There is even a very good reason not to return it as
a character type. Overloaded operators, like <<
, often behave
differently for character types, so you only want to return
characters as character types. (You might compare the
difference:
char f() { return 'a'; }
std::cout << f() << std::endl; // displays "a"
std::cout << f() + 0 << std::endl; // displays "97" on my machine
The difference is that in the second case, the addition has
caused integral promotion to occur, which results in a different
overload of <<
to be chosen.
It is intentional that it doesn't return -1, 0 or 1.
It allows (note this is not for strings, but it applies equally to strings)
int compare(int *a, int *b)
{
return *a - *b;
}
which is a lot less cumbersome than:
int compare(int *a, int *b)
{
if (*a == *b) return 0;
if (*a > *b) return 1;
return -1;
}
which is what you'd have to do [or something along those lines] if you have to return -1, 0 or 1.
And it works for more complex types too:
class Date
{
int year;
int month;
int day;
}
int compare(const Date &a, const Date &b)
{
if (a.year != b.year) return a.year - b.year;
if (a.month != b.month) return a.month - b.month;
return a.day - b.day;
}
In the string case, we can do this:
int compare(const std::string& a, const std::string& b)
{
int len = min(a.length(), b.length());
for(int i = 0; i < len; i++)
{
if (a[i] != b[i]) return a[i] - b[i];
}
// We only get here if the string is equal all the way to one of them
// ends.
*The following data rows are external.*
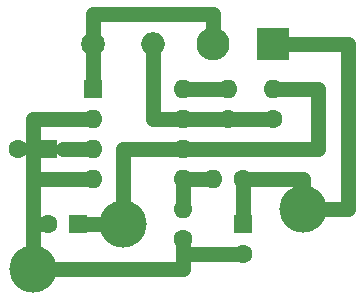
<source format=gbr>
G04 #@! TF.FileFunction,Copper,L1,Top,Signal*
%FSLAX46Y46*%
G04 Gerber Fmt 4.6, Leading zero omitted, Abs format (unit mm)*
G04 Created by KiCad (PCBNEW 4.0.7) date 12/27/17 22:58:13*
%MOMM*%
%LPD*%
G01*
G04 APERTURE LIST*
%ADD10C,0.100000*%
%ADD11R,1.600000X1.600000*%
%ADD12O,1.600000X1.600000*%
%ADD13C,1.600000*%
%ADD14R,2.800000X2.800000*%
%ADD15O,2.800000X2.800000*%
%ADD16C,4.000500*%
%ADD17C,2.000000*%
%ADD18O,2.000000X2.000000*%
%ADD19C,1.270000*%
G04 APERTURE END LIST*
D10*
D11*
X111760000Y-104140000D03*
D12*
X119380000Y-111760000D03*
X111760000Y-106680000D03*
X119380000Y-109220000D03*
X111760000Y-109220000D03*
X119380000Y-106680000D03*
X111760000Y-111760000D03*
X119380000Y-104140000D03*
D11*
X107950000Y-109220000D03*
D13*
X105450000Y-109220000D03*
D11*
X110490000Y-115570000D03*
D13*
X107990000Y-115570000D03*
D14*
X127000000Y-100330000D03*
D15*
X121920000Y-100330000D03*
D11*
X124460000Y-115570000D03*
D13*
X124460000Y-118070000D03*
D16*
X114300000Y-115570000D03*
X129540000Y-114300000D03*
X106680000Y-119380000D03*
D13*
X123190000Y-106680000D03*
D12*
X123190000Y-104140000D03*
D13*
X127000000Y-106680000D03*
D12*
X127000000Y-104140000D03*
D13*
X124460000Y-111760000D03*
D12*
X121920000Y-111760000D03*
D13*
X119380000Y-116840000D03*
D12*
X119380000Y-114300000D03*
D17*
X111760000Y-100330000D03*
D18*
X116840000Y-100330000D03*
D19*
X109220000Y-109220000D02*
X111760000Y-109220000D01*
X106680000Y-119380000D02*
X119380000Y-119380000D01*
X119380000Y-119380000D02*
X119380000Y-118110000D01*
X107990000Y-115570000D02*
X106680000Y-115570000D01*
X106680000Y-119380000D02*
X106680000Y-115570000D01*
X106680000Y-115570000D02*
X106680000Y-111840000D01*
X106680000Y-111840000D02*
X106760000Y-111760000D01*
X119380000Y-116840000D02*
X119380000Y-118110000D01*
X119380000Y-118110000D02*
X124420000Y-118110000D01*
X111760000Y-106680000D02*
X106680000Y-106680000D01*
X106760000Y-111760000D02*
X111760000Y-111760000D01*
X106720000Y-111720000D02*
X106760000Y-111760000D01*
X106720000Y-106720000D02*
X106720000Y-111720000D01*
X106680000Y-106680000D02*
X106720000Y-106720000D01*
X124420000Y-118110000D02*
X124460000Y-118070000D01*
X127000000Y-100330000D02*
X133350000Y-100330000D01*
X133350000Y-114300000D02*
X129540000Y-114300000D01*
X133350000Y-100330000D02*
X133350000Y-114300000D01*
X129540000Y-114300000D02*
X129540000Y-111760000D01*
X124460000Y-111760000D02*
X129540000Y-111760000D01*
X124460000Y-111760000D02*
X124460000Y-115570000D01*
X111760000Y-100330000D02*
X111760000Y-97790000D01*
X121920000Y-97790000D02*
X121920000Y-100330000D01*
X111760000Y-97790000D02*
X121920000Y-97790000D01*
X111760000Y-104140000D02*
X111760000Y-100330000D01*
X116840000Y-100330000D02*
X116840000Y-106680000D01*
X116840000Y-106680000D02*
X119380000Y-106680000D01*
X119380000Y-106680000D02*
X123190000Y-106680000D01*
X127000000Y-106680000D02*
X123190000Y-106680000D01*
X123190000Y-104140000D02*
X119380000Y-104140000D01*
X110490000Y-115570000D02*
X114300000Y-115570000D01*
X119380000Y-109220000D02*
X114300000Y-109220000D01*
X114300000Y-109220000D02*
X114300000Y-115570000D01*
X119380000Y-109220000D02*
X130810000Y-109220000D01*
X130810000Y-104140000D02*
X128270000Y-104140000D01*
X130810000Y-109220000D02*
X130810000Y-104140000D01*
X127000000Y-104140000D02*
X128270000Y-104140000D01*
X119380000Y-111760000D02*
X119380000Y-114300000D01*
X119380000Y-111760000D02*
X121920000Y-111760000D01*
M02*

</source>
If the length isn't equal, "longest" wins.
return a.length() - b.length();
}
int is usually (meaning on most modern hardware) an integer of the same size as the system bus and/or the cpu registers, what is called the machine word. Therefore int is usually passed along faster than smaller types, because it doesn't require alignment, masking and other operations.
The smaller types exist mainly to allow RAM usage optimization for arrays and structs. In most cases they trade a few CPU cycles (in the form of aligment operations) for a better RAM usage.
Unless you need to enforce your return value to be a signed or unsigned number of a centain size (char, short…) your are better off using int, which is why the standard library does it.